The Angostura Project is located 67 kilometres (41 miles) northeast of Bucaramanga, the capital of Santander. Santander boasts several areas with gold resources, thus there are different kinds of mining operations in the region, mostly small-scale. However, there are also foreign companies involved. Companies such as CVS Explorations, Galway Resources and Barracuda have recently initiated exploration projects in the Vetas-California mining district.

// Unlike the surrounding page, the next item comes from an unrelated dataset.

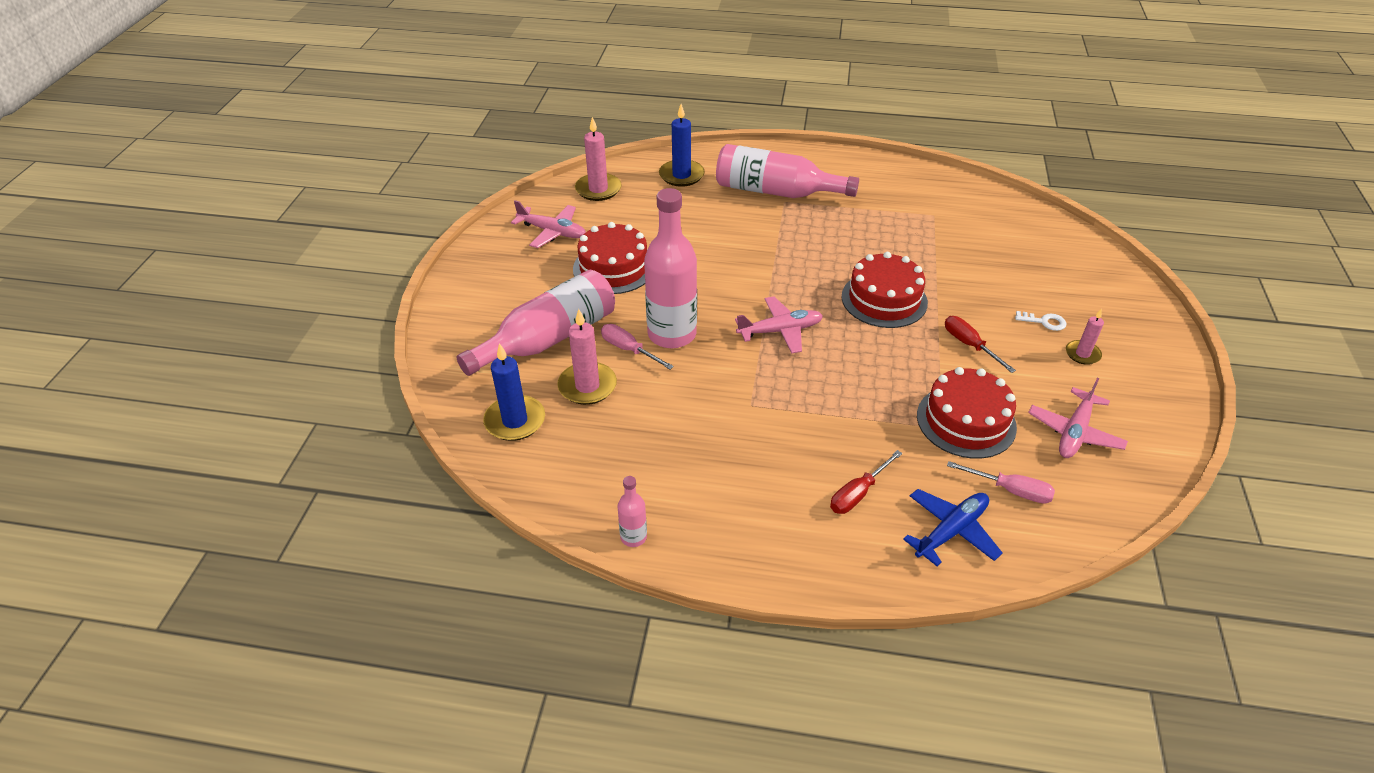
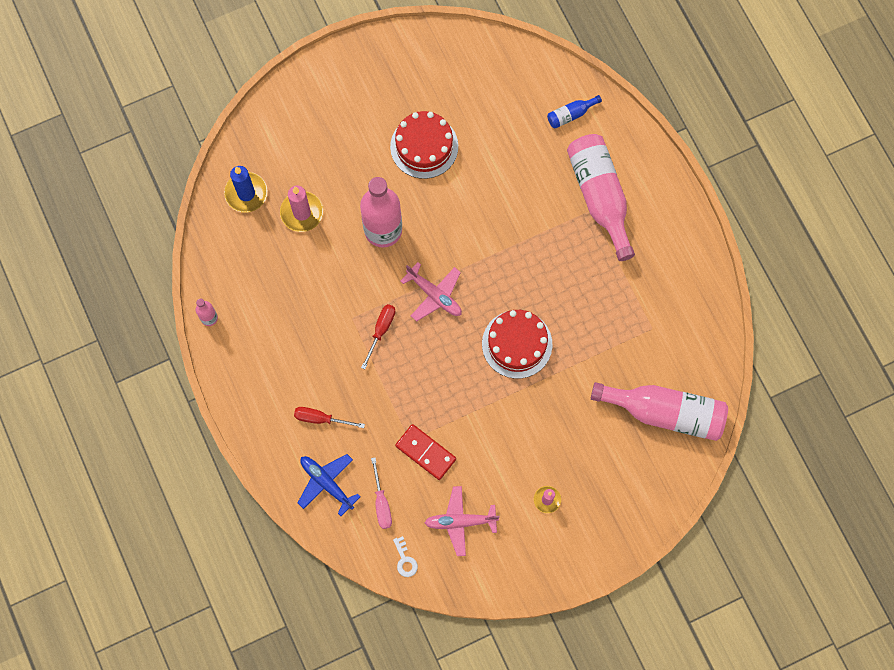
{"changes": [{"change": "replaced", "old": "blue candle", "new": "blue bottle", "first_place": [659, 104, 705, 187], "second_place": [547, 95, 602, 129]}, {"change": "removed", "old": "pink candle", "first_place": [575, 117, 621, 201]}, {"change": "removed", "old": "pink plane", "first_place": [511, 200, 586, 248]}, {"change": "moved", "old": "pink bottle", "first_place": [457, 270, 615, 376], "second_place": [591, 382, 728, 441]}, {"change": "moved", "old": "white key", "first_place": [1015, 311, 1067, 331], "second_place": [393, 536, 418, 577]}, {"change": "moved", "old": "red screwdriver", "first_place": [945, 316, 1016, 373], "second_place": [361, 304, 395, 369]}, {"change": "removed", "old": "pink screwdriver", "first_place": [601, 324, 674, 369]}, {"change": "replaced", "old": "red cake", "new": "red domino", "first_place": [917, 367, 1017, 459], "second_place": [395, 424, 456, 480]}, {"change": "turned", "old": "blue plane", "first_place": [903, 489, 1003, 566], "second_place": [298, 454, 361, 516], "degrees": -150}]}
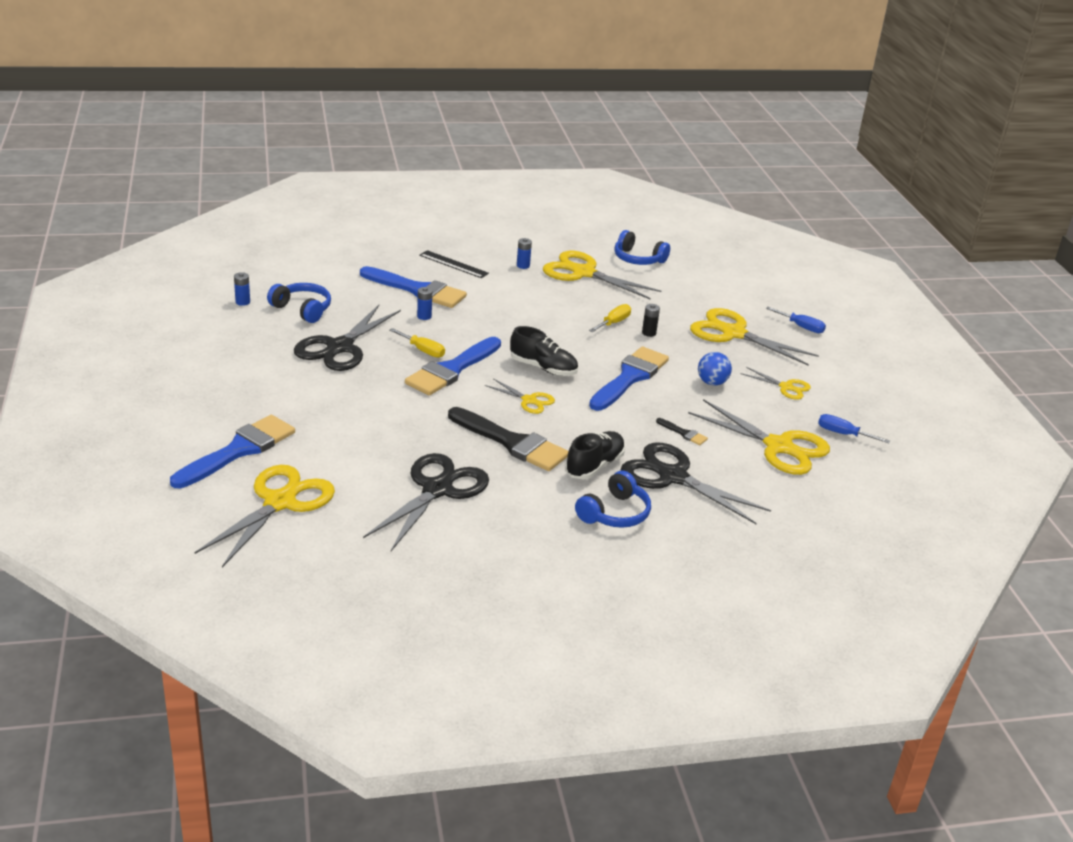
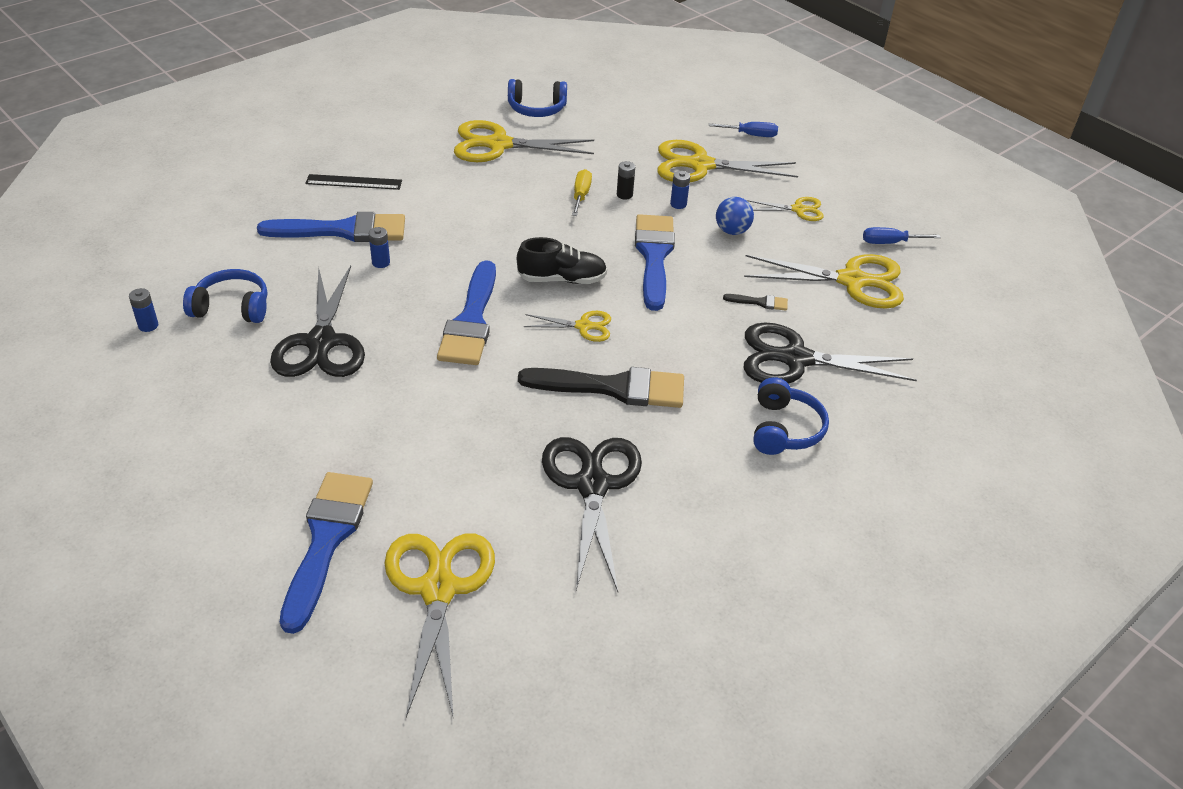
{"changes": [{"change": "moved", "old": "blue battery", "first_place": [517, 238, 532, 269], "second_place": [670, 171, 690, 209]}, {"change": "removed", "old": "yellow screwdriver", "first_place": [390, 328, 445, 358]}, {"change": "removed", "old": "black shoe", "first_place": [565, 431, 625, 480]}]}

In addition to the traditional water versus mining conflict, the Angostura Project stands to impact a fragile ecosystem. The 80,000-hectare (19,768-acre) Paramo of Santurban is a biological corridor characterised by herbaceous vegetation that ranges from 3,000 to 3,800 metres (9,842 to 12,467 feet) above sea level. It provides water to over 2.2 million people that inhabit the metropolitan areas of Bucaramanga and Cucuta, and 21 other municipalities in Santander and Norte de Santander.
The Surata River Basin is one of Santander’s main sources of water (representing 55 percent of the volume needed by Bucaramanga City). The Oro and Surata Rivers feed the city, while Flora, Tona, La Iglesia, Quebrada Seca, Cacique, El Horno, San Isidro, Las Navas, La Rosita and Bucaramanga constitute the main ravines.
The uniqueness of this case is the continued and successful local resistance that commenced concurrently with the exploitation phase and has lasted until today.